- _Given text_:
====================

However, he also pointed out that most Irish pension investment strategies hold a range of investments including global stocks, bonds and property.

‘When global stocks perform poorly, it is often the case that other investments perform better. The precise impact on Irish pension savers depends on their investment fund choice and their stage in life.

‘Regardless of the short-term impact and news headlines, we always encourage pension savers to think long-term and remember that volatility is just part of investing.’

He added: ‘Volatility like we are currently seeing can often be a good reminder to check in on your pension.

‘We strongly recommend not taking knee-jerk reactions in response to the news headlines.

‘Instead, we would encourage people to discuss their circumstances with a qualified adviser.

‘If you look back three, five or ten years, most Irish pension investment strategies have delivered strong positive returns well above inflation.

‘Sometimes global stock markets can be a bumpy ride, but in the long-term they have handsomely rewarded patient pension savers that remain invested.’

IMPACT ON IRELAND

The immediate impact on the Irish labour market was confirmed by the chief executive of IBEC, Danny McCoy, after a meeting of the Labour Employment Economic Forum yesterday.

IBEC is the largest business representative group in the country.

Speaking briefly after the meeting, Mr McCoy said: ‘There is immediacy for firms this weekend, who know that their demand is likely to drop quite substantially and their workers will need to go on short-time working.’

Short-time working is where there is a temporary reduction in the number of ordinary hours of work owing to external factors such as slackness of trade, shortage of raw material or vagaries of weather.

Mr McCoy said: ‘Our experiences from both Covid-19 and Brexit was that it’s much better to have people to remain connected to their employer till this moment passes.

He added: ‘The reality of the market is that if your demand is likely to dry up, you have an excess supply of both the product and workers.’

ACTION PLAN

The meeting was convened in light of Mr Trump’s tariffs which are set to take effect from next week. It is understood that the Tánaiste announced an action plan on market diversification to be developed within six weeks.

Asked about Mr McCoy’s remarks, Mr Harris said there is already a ‘short-term employment scheme’ in place that was modified in terms of ensuring people could access support if they are put on reduced hours.

====================

- _Supplied data_:

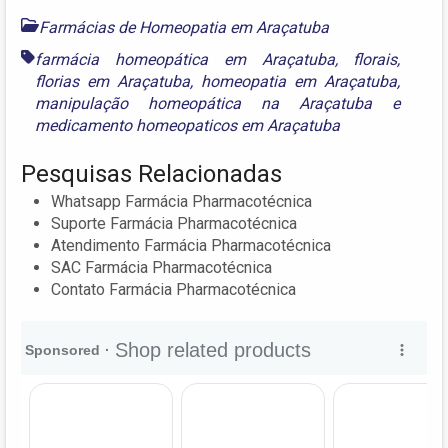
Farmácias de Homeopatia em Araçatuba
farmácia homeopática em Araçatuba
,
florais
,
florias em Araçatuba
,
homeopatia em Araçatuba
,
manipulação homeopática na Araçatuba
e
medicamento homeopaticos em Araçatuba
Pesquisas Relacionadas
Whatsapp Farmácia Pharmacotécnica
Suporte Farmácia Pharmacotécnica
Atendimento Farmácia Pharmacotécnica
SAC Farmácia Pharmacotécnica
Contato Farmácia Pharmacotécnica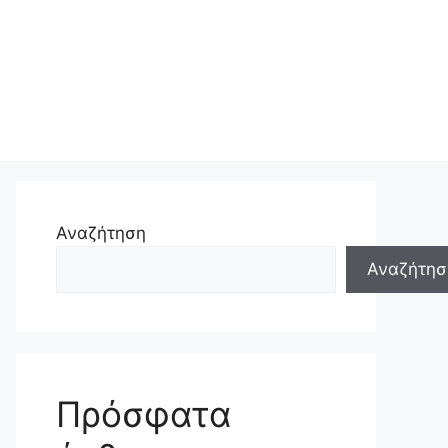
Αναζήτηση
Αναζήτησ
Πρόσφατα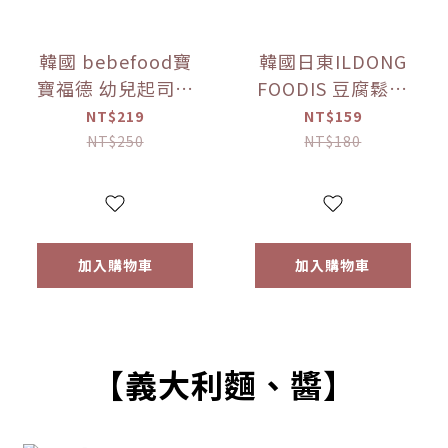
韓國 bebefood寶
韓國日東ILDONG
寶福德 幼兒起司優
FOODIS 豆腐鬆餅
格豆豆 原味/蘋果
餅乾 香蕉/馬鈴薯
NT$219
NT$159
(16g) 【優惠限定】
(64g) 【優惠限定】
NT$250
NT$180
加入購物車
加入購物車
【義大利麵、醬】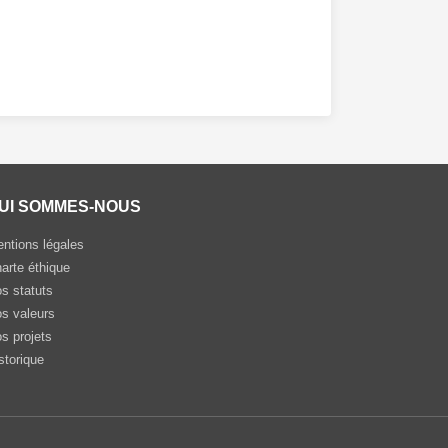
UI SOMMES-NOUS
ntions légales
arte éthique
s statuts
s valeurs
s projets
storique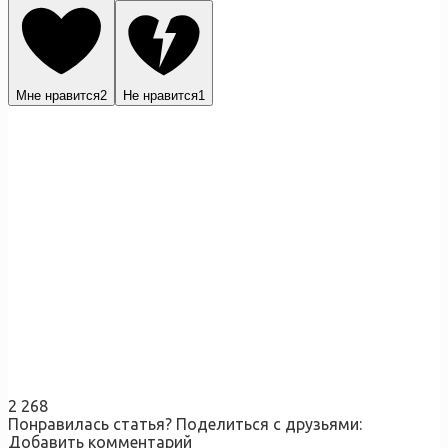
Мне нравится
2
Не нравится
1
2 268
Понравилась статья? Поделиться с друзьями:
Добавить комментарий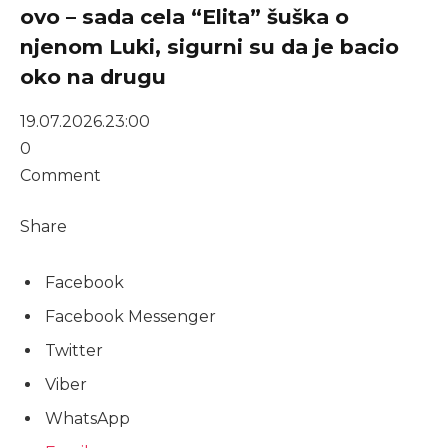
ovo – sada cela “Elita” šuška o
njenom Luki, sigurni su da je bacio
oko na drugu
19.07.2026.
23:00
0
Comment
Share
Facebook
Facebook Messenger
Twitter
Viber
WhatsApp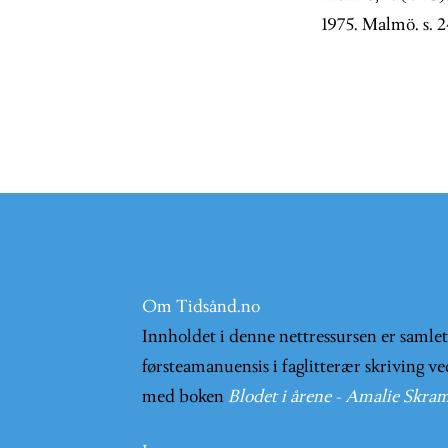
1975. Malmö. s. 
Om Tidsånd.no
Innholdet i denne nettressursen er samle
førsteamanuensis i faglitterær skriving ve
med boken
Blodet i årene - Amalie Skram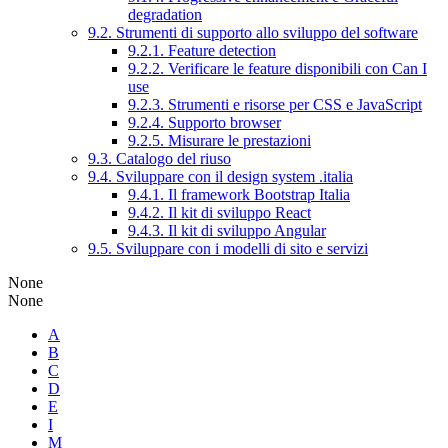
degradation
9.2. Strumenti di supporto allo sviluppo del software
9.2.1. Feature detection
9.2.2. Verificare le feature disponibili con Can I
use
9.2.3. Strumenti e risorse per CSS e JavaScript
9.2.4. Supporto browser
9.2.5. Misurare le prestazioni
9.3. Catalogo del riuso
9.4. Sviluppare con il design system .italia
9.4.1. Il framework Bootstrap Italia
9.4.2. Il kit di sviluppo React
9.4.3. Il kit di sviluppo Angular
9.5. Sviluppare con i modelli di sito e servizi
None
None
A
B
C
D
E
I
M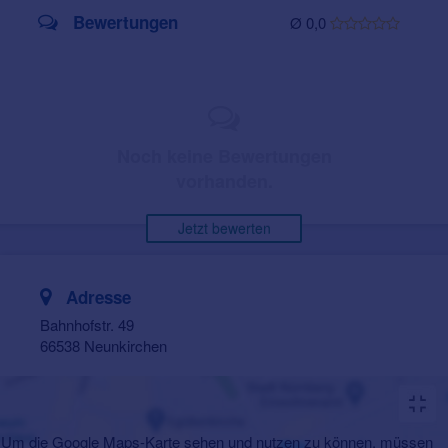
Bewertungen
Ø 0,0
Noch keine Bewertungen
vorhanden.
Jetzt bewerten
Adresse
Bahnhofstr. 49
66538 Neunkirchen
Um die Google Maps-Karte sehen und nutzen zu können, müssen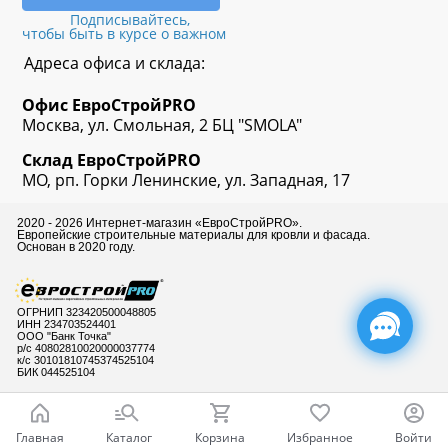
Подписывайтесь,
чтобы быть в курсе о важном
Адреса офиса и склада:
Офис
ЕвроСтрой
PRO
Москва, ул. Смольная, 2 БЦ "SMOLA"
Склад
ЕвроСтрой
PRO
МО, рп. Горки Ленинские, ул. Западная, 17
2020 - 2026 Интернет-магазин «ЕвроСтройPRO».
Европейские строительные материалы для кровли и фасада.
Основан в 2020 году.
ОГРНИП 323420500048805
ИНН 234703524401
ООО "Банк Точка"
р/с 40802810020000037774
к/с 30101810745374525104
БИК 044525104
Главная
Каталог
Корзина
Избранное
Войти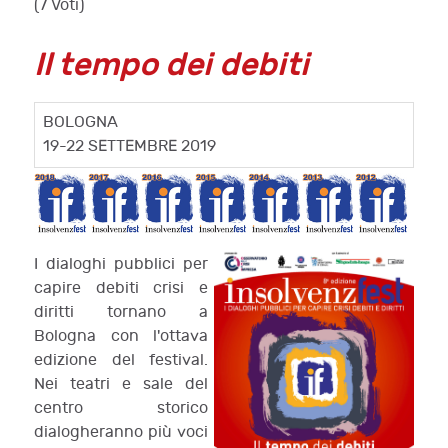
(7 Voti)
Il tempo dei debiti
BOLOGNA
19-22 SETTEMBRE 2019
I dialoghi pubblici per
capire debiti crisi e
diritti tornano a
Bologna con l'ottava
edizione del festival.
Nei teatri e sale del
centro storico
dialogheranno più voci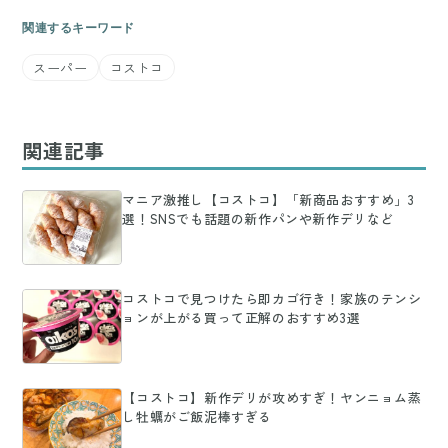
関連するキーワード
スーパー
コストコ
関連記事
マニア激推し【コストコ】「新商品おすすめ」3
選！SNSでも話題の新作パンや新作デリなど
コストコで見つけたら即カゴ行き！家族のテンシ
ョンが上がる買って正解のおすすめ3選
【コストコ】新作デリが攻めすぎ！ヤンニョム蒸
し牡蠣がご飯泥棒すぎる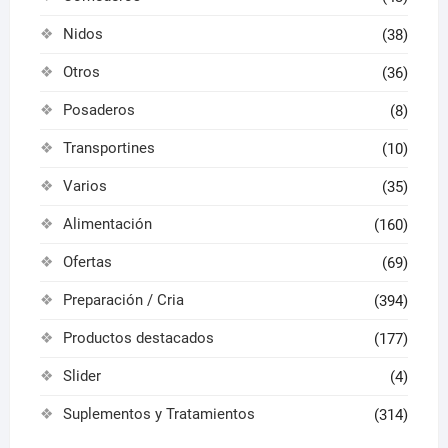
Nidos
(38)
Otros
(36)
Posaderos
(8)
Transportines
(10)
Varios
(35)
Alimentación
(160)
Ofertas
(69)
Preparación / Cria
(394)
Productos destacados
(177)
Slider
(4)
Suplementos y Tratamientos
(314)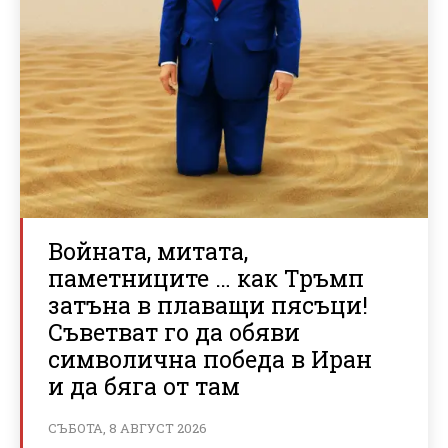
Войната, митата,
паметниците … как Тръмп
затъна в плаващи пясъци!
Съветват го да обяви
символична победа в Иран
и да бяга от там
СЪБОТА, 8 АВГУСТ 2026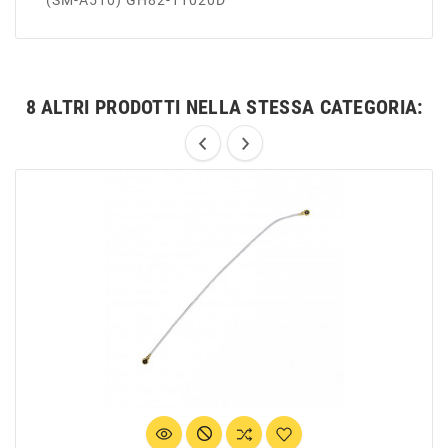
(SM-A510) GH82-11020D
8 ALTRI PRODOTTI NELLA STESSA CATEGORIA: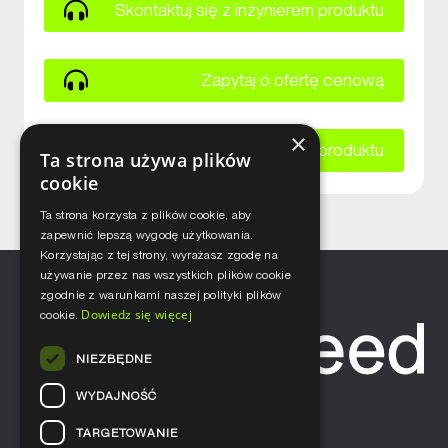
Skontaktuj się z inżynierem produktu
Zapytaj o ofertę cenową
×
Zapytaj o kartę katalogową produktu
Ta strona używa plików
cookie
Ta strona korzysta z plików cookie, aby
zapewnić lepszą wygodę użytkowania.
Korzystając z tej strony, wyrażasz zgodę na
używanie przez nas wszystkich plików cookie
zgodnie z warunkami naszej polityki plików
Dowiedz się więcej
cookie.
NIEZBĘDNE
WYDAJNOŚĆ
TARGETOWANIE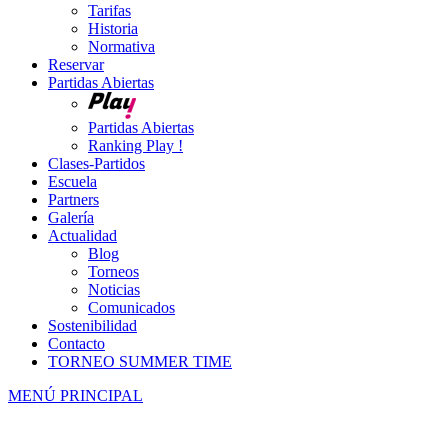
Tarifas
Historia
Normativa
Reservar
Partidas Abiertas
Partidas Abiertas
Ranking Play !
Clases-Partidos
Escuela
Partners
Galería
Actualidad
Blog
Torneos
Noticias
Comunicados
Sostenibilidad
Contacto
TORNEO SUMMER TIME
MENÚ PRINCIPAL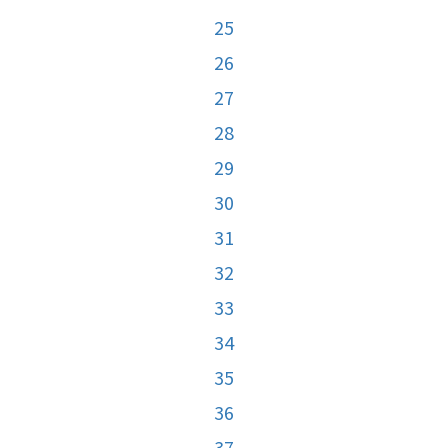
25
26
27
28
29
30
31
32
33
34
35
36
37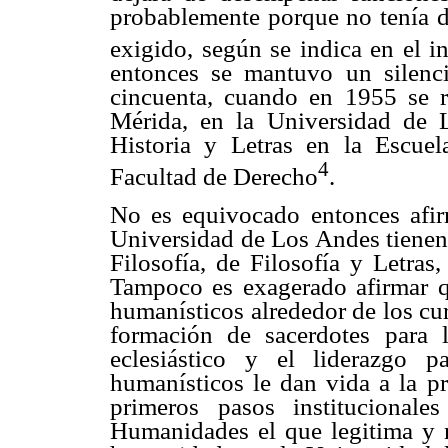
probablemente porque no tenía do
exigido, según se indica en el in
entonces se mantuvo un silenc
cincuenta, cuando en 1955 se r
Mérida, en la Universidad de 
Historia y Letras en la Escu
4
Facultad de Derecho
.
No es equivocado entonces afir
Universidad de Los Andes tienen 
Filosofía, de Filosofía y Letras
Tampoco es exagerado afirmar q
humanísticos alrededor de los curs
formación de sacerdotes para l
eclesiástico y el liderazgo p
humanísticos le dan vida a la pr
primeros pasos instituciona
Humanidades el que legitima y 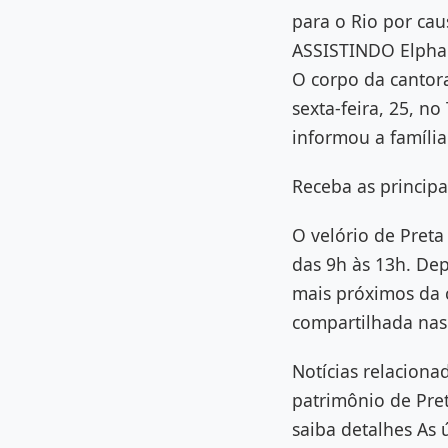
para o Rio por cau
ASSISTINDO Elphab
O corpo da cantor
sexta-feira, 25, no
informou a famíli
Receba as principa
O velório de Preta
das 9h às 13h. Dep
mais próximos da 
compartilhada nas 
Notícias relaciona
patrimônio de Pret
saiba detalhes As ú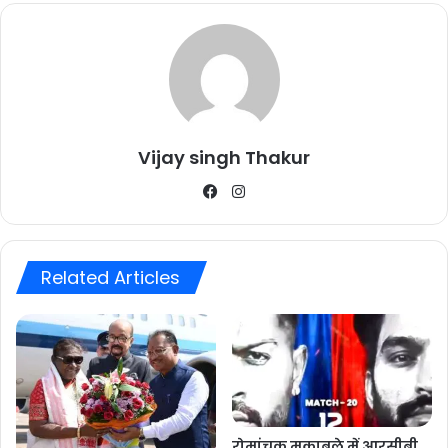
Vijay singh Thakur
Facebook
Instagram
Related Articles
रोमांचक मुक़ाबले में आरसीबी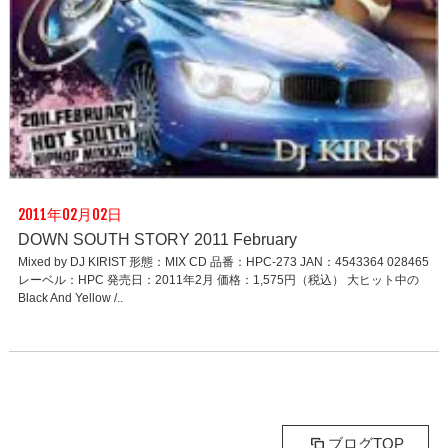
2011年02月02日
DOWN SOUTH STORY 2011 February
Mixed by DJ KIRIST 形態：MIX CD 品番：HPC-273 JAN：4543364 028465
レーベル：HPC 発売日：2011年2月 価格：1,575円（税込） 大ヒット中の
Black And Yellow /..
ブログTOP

====================

- _Task set_:
a: Using the article on Irish pensions and tariffs, decide whether each statement agrees with it, answering yes or no and quoting the words that settle it: (i) IBEC is the largest business representative group in the country; (ii) the action plan on market diversification is to be developed within three months; (iii) Mr McCoy said workers at affected firms will need to go on short-time working.
b: Translate this sentence from the article on Irish pensions and tariffs into Spanish: "Sometimes global stock markets can be a bumpy ride, but in the long-term they have handsomely rewarded patient pension savers that remain invested."
c: Pick up the article on Irish pensions and tariffs where it stops and continue it.

- _Answers for the exercise_:
a:
(i) Yes: "IBEC is the largest business representative group in the country."
(ii) No: "an action plan on market diversification to be developed within six weeks."
(iii) Yes: "their workers will need to go on short-time working."

b: A veces los mercados bursátiles mundiales pueden ser un trayecto accidentado, pero a largo plazo han recompensado generosamente a los ahorradores de pensiones pacientes que permanecen invertidos.

c:
He also warned that Ireland and the EU are likely to face some forms of higher tariffs than we have been used to, even if a negotiated settlement with the United States was agreed.

‘If you’re asking me my honest opinion, though, are we back in an environment where there’s increased protectionism, increased trade barriers? That’s certainly what it looks like,’ he said.

‘I think we’d all be foolish to not take President Trump at his word, whether we agree or disagree. So far, he’s acting on the policy intensity as outlined.’

He also warned that other trade deals with places such as Canada and India would not replace the economic losses from the US.

Mr Harris said Mr Trump’s announcement on tariffs had delivered a ‘moment of chaos’.

‘I think we’ve seen economic turmoil in relation to the markets already in the United States, and I think that is a real vindication of what I and others have consistently said – that tariffs are bad news for the economy, they’re bad news for consumers, they’re bad news on this side of the Atlantic, but they’re also bad news on the other side of the Atlantic as well,’ the Tánaiste said.

Taoiseach Micheál Martin said Mr Trump’s criticism of a trade imbalance between the US and the EU only focused on the movement of goods and ‘ignored’ the services industry.

‘But services is the growth engine of modern economies, and the US enjoys a much, much ­better relationship on the services side with Europe, and indeed
with Ireland, than it does on the goods side. But that gets ignored,’ he said.